Рабочие задания:
1. Определите, согласуются ли со статьей утверждения (а), (б) и (в). Ответьте «да» или «нет» и приведите точную цитату из статьи, на которой основан ответ.
(а) Под монастырем откапывают трехэтажный торгово-развлекательный комплекс.
(б) В воссозданной башне Китайгородской стены устроили музей.
(в) Алексей Комеч раскритиковал реконструкцию гостиницы «Москва».
2. Сколько метров торговых площадей, согласно статье, устроили под зданиями монастыря?
3. Отредактируйте фрагмент статьи, начиная со слов «Вот случай с» и заканчивая словами «80% московских домов.», заменив «ресторан» на «кафе».

Статья:
-=-=-=-=-

Вот случай с Заиконоспасским монастырем. Компания, у которой есть бумаги, разрешающие реконструкцию подземного перехода, вместо этого откапывает 3-этажный торгово-развлекательный комплекс под монастырем. Кажется, эти же владельцы уже уделали часть Китайгородской стены: вместо одной башни воссоздали другую, потолще, и устроили в ней ресторан. Их поймали на том, что древние здания монастыря они оставили в подвешенном состоянии, выкопали из-под них всю землю вместе с фундаментами XIV века, устроили 7 ты­сяч метров торговых площадей, но вот незадача — постройки сверху стали трескаться и разрушаться. Возможно, что если б не треснули, то мы бы ничего и не заметили. Думаю, мы не знаем, что происходит внутри 80% московских домов.

Несмотря на все наши рекомендации, исследования и проекты, создается ощущение, что все попытки хоть что-то сохранить от старого города мало продуктивны. Тупая корпоративно-городская машина обратного хода не имеет. Покойного Алексея Комеча, доктора искусствоведения, позволившего себе раскритиковать реконструкцию Манежа, таскали в суд по обвинению в «нанесении ущерба деловой репутации московского правительства». Механизм информационной нейтрализации недовольных отработан. Любое выступление против сноса здания объясняется личной корыстью — либо ищется несуществующий политический подтекст, как было в случае с Манежем, гостиницей «Москва» или Военторгом. Тогда говорилось что-то типа: «Это наезд на мэра». Есть некий набор ярлыков, которые быстро навешиваются, и интерес у СМИ сразу спадает. По мнению чиновников, даже неравнодушное отношение к собственному городу, если оно отличается от мнения начальства, результат политической или коммерческой ­анга­жированности, и главный вопрос — кто за этим стоит».


Кадашевская набережная
Было: двухэтажная застройка XVIII–XIX вв.

-=-=-=-=-

Фрагменты набора данных:

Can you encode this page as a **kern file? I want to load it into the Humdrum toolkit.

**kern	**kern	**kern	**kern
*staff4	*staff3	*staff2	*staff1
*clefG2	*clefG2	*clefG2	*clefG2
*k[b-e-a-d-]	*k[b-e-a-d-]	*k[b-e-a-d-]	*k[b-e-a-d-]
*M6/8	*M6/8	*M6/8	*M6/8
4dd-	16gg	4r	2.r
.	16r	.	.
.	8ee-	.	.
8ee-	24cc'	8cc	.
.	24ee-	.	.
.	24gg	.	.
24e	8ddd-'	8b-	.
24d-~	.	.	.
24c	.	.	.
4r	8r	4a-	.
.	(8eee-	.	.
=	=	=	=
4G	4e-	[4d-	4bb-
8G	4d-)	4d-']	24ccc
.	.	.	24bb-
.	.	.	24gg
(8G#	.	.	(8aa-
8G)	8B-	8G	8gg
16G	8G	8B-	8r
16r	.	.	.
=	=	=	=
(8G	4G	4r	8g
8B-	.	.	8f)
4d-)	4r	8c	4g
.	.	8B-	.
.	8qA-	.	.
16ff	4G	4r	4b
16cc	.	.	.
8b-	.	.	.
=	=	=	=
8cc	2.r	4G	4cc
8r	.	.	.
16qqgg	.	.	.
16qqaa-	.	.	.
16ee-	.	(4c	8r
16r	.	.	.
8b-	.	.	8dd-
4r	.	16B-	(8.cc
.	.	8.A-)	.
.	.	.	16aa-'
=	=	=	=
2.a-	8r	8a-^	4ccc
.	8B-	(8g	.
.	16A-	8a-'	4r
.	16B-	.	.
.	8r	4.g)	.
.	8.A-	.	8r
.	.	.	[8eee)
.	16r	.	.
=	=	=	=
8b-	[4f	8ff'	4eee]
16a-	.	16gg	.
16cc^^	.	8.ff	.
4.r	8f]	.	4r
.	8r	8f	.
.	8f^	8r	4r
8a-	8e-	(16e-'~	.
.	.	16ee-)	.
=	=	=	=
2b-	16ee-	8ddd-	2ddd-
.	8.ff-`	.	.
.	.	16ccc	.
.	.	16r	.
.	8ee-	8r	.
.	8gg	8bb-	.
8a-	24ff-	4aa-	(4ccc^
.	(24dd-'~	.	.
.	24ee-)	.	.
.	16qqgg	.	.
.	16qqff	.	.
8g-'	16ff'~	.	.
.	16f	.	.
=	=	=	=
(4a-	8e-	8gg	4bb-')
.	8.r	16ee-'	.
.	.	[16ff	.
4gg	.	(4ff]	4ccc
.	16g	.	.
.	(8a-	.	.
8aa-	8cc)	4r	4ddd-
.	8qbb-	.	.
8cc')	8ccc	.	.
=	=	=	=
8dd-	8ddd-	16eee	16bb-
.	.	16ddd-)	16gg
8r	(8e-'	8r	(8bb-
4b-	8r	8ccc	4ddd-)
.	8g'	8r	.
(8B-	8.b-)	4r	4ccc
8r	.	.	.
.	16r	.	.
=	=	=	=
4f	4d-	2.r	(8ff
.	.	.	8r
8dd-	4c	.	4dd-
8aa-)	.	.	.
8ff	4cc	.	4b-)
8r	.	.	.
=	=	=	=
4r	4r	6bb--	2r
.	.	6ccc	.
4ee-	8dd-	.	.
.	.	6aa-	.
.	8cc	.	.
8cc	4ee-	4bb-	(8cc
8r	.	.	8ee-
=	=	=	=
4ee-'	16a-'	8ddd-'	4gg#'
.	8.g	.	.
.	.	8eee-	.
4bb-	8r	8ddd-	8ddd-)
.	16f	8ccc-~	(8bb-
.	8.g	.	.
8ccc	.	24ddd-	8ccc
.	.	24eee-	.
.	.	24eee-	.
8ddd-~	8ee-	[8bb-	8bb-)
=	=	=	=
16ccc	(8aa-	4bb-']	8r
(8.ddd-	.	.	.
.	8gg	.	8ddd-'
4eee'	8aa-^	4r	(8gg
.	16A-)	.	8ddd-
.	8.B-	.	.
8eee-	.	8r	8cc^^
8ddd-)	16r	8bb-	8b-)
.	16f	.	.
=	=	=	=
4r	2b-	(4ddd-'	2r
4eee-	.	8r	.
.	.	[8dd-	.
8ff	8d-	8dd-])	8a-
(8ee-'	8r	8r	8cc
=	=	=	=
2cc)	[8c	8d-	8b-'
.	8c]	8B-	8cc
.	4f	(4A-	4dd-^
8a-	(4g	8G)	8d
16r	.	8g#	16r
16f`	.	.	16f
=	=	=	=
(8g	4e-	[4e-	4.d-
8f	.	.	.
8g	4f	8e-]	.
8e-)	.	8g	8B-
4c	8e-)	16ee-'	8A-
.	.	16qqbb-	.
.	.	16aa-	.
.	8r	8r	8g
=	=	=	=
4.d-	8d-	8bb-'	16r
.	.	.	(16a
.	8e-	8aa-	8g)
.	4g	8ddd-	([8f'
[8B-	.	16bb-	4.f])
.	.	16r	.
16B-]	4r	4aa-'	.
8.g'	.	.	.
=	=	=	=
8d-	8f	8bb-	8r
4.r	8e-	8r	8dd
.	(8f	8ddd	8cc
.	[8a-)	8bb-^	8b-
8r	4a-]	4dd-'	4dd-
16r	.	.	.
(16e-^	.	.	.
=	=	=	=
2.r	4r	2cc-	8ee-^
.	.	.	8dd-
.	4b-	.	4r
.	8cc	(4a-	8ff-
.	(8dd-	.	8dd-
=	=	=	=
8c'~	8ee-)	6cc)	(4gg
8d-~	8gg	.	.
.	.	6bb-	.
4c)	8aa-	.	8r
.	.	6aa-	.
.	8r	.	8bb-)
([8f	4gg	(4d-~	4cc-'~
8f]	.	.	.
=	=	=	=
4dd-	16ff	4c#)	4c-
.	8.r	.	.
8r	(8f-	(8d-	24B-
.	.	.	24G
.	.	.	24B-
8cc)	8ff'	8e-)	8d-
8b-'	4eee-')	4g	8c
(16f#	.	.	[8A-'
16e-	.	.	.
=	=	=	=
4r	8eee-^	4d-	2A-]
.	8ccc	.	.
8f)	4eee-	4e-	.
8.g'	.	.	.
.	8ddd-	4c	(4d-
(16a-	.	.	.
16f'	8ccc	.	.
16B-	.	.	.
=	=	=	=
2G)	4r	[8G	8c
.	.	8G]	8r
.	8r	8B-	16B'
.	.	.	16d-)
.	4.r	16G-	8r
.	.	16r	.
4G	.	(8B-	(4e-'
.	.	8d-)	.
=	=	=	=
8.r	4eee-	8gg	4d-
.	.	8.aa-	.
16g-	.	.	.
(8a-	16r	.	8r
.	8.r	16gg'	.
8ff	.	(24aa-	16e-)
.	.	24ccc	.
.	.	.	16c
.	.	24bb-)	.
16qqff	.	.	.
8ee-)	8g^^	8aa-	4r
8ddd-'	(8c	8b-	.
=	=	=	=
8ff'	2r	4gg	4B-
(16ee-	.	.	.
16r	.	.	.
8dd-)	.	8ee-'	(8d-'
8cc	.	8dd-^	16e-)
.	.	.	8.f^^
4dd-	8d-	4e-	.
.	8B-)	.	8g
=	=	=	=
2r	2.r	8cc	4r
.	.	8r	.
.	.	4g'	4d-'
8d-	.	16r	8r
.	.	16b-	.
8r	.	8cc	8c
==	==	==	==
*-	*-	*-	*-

-=-=-=-=-

Ответы к заданиям:
1.
(а) Да: «откапывает 3-этажный торгово-развлекательный комплекс под монастырем».
(б) Нет: «устроили в ней ресторан».
(в) Нет: «позволившего себе раскритиковать реконструкцию Манежа».

2. 7 тысяч метров.

3.
Вот случай с Заиконоспасским монастырем. Компания, у которой есть бумаги, разрешающие реконструкцию подземного перехода, вместо этого откапывает 3-этажный торгово-развлекательный комплекс под монастырем. Кажется, эти же владельцы уже уделали часть Китайгородской стены: вместо одной башни воссоздали другую, потолще, и устроили в ней кафе. Их поймали на том, что древние здания монастыря они оставили в подвешенном состоянии, выкопали из-под них всю землю вместе с фундаментами XIV века, устроили 7 ты­сяч метров торговых площадей, но вот незадача — постройки сверху стали трескаться и разрушаться. Возможно, что если б не треснули, то мы бы ничего и не заметили. Думаю, мы не знаем, что происходит внутри 80% московских домов.